What is it? Britain leaves the EU without a deal on April 12, if May’s withdrawal agreement is not passed.
Can it win? A no-deal has been repeatedly rejected in parliament, including when Conservative MP Baron proposed it last week. That’s not to say a no-deal cannot happen by accident, however, it remains the default on April 12 if nothing else changes.
What is it? The UK joins a customs union with the EU as part of its exit deal.
Can it win? Permanent customs union membership won cross-party support last week, going down by just eight votes, and has a chance of victory on Monday. Veteran Conservative Ken Clarke’s plan would largely negate the Irish border issue, but also make striking post-Brexit trade deals difficult – which is why many of his party colleagues oppose it.

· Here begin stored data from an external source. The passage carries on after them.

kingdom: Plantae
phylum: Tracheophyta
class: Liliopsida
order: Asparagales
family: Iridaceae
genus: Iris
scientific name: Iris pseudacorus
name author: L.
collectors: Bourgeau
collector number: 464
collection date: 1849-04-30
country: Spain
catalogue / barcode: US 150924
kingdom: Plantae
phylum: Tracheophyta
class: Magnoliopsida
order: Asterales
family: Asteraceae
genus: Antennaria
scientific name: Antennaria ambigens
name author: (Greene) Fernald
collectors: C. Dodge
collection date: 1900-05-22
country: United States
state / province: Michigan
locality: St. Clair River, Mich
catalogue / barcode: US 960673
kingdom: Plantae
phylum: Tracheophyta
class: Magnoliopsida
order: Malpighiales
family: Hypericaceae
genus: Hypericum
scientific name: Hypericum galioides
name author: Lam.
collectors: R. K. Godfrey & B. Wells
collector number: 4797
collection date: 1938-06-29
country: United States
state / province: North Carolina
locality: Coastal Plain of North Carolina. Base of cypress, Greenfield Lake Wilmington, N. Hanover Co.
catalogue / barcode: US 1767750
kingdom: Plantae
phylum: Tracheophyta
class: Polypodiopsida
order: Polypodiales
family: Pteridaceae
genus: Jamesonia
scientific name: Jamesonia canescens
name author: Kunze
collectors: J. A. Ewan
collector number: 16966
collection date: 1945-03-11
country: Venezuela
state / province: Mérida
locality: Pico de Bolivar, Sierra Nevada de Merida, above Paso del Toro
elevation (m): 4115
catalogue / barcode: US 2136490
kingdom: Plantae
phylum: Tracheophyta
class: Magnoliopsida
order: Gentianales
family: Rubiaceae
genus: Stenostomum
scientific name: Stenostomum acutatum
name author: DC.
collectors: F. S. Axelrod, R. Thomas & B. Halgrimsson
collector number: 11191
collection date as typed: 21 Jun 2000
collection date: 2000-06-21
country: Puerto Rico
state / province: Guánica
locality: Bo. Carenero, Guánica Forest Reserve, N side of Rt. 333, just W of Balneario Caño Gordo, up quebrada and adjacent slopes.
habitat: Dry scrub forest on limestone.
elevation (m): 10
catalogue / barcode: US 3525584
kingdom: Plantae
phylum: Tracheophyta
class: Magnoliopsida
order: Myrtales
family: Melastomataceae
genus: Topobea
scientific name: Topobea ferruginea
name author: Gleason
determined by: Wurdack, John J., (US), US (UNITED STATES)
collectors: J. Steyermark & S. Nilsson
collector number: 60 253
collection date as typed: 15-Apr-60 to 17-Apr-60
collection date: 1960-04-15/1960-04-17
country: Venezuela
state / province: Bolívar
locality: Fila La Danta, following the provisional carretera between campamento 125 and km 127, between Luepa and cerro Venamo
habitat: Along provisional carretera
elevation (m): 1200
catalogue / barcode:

What is it? Membership of the EU single market and a customs arrangement.
Can it win? Conservative MP Nick Boles has tweaked his proposal since last week, and it is not too far from Labor’s plan. However, it involves membership of the single market which in turn requires freedom of movement – this is a problem for many MPs.
What is it? A public vote to approve any Brexit deal.
Can it win? The proposal by Labor MPs Peter Kyle and Phil Wilson has been floating around for several weeks, and had initially been expected to be voted on as an amendment to May’s deal. It is likely to be backed by Labor, and has a chance of victory – though there were few abstentions in last week’s 27-vote defeat, so there’s little room for maneuvre.
What is it? A public vote to prevent Britain leaving the EU without a deal.
Can it win? The proposal from Labor MP Graham Jones and Conservative Dominic Grieve is the only wholly new option and as such is untested. Most MPs are opposed to no-deal, so this could be a way of preventing that outcome from happening by default.
What is it? Request a further Brexit extension if no agreement is struck within two days of the exit date. If a delay is not agreed, MPs vote on leaving without a deal. If MPs oppose a no-deal, the government revokes Article 50 and cancels Brexit.
Can it win? SNP MP Joanna Cherry last week proposed revoking Article 50, but has now added detail to the formula. It still essentially calls for Brexit to be canceled, and so is a particularly controversial option, but the extra layers may provide cover for greater support.
What is it? Britain remains a member of the European Economic Area and seeks a further short delay to Brexit to re-join the European Free Trade Association – essentially remaining in the single market.
Can it win? The margin of defeat last week makes it an unlikely proposal to be voted on.
The votes are non-binding, meaning the government does not have to accept the results – though it would be under pressure to do so. If a majority is found for one option, MPs will try to legislate to force the government to pursue that choice.
The most popular alternatives are likely to be difficult for May to pursue, and she is expected to press for another vote on her own plan on Tuesday. If the prime minister’s deal is not passed, she may try to avoid negotiating an alternative plan by trying to force an election.
Whichever route May ultimately takes – unless her deal is passed – risks splitting her Conservative Party, with resignations likely to follow either a soft or no-deal direction.